What you are asked to do
Only the lines below starting at the one containing "left hip: (758, 405)" and ending at the one containing "right front paw: (721, 519)" belong in the answer, each copied exactly.

*** The input ***

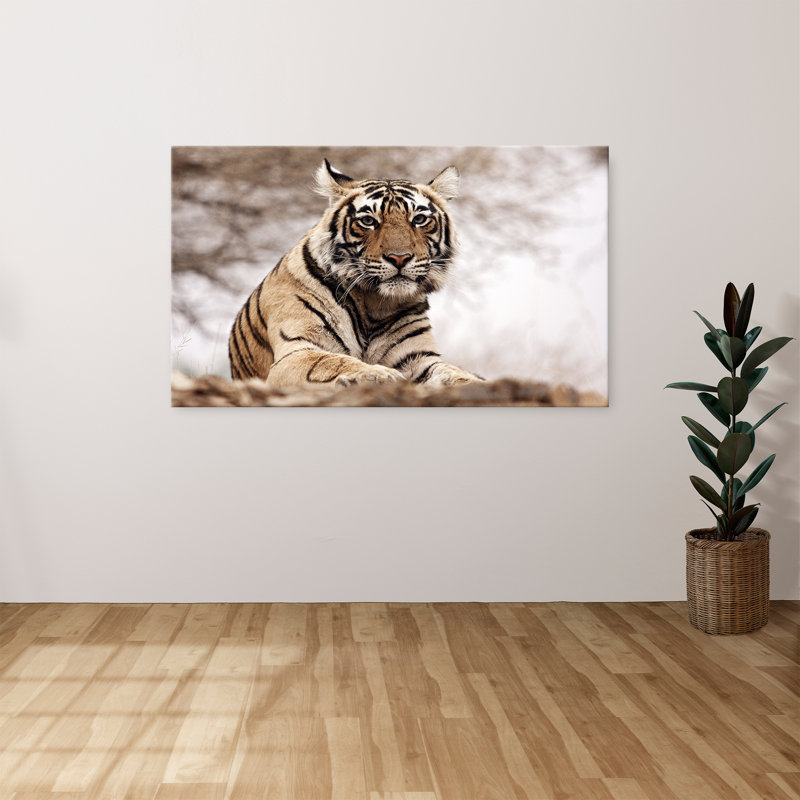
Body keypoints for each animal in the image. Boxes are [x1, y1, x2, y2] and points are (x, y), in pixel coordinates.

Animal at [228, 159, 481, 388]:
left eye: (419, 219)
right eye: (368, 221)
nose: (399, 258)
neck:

*** End of The input ***
*** The input ***

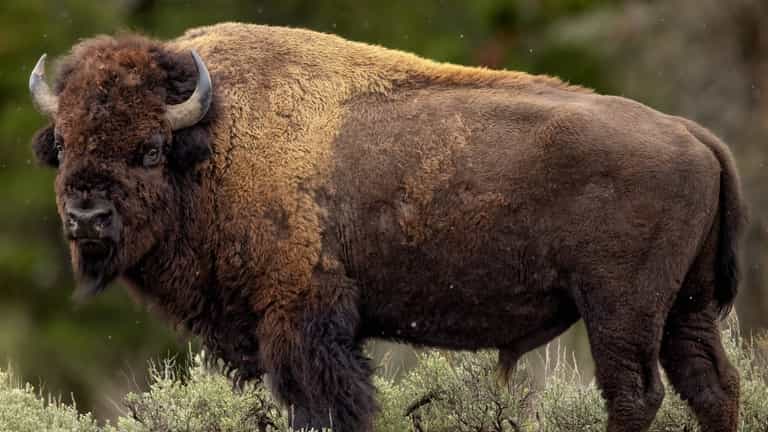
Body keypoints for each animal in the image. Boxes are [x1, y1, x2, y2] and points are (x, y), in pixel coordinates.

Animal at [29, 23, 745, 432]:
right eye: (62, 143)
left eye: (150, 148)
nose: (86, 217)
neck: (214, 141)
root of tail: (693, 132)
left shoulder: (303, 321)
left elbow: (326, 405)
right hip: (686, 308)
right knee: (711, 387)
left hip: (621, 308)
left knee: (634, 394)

*** End of The input ***
*** The input ***

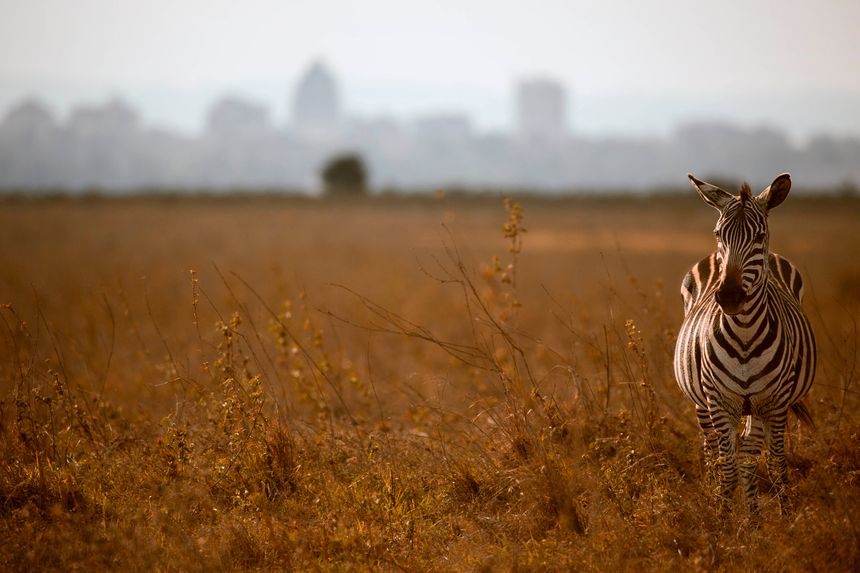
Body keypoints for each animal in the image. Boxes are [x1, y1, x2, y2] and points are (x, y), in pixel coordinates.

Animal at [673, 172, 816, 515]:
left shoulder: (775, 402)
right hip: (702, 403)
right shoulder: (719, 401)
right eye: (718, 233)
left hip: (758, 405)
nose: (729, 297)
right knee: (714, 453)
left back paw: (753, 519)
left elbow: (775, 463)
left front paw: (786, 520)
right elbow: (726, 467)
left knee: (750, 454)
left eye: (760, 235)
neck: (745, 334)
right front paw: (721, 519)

*** End of The input ***

Solution below
left hip: (758, 405)
nose: (729, 297)
right knee: (714, 453)
left back paw: (753, 519)
left elbow: (775, 463)
left front paw: (786, 520)
right elbow: (726, 467)
left knee: (750, 454)
left eye: (760, 235)
neck: (745, 334)
right front paw: (721, 519)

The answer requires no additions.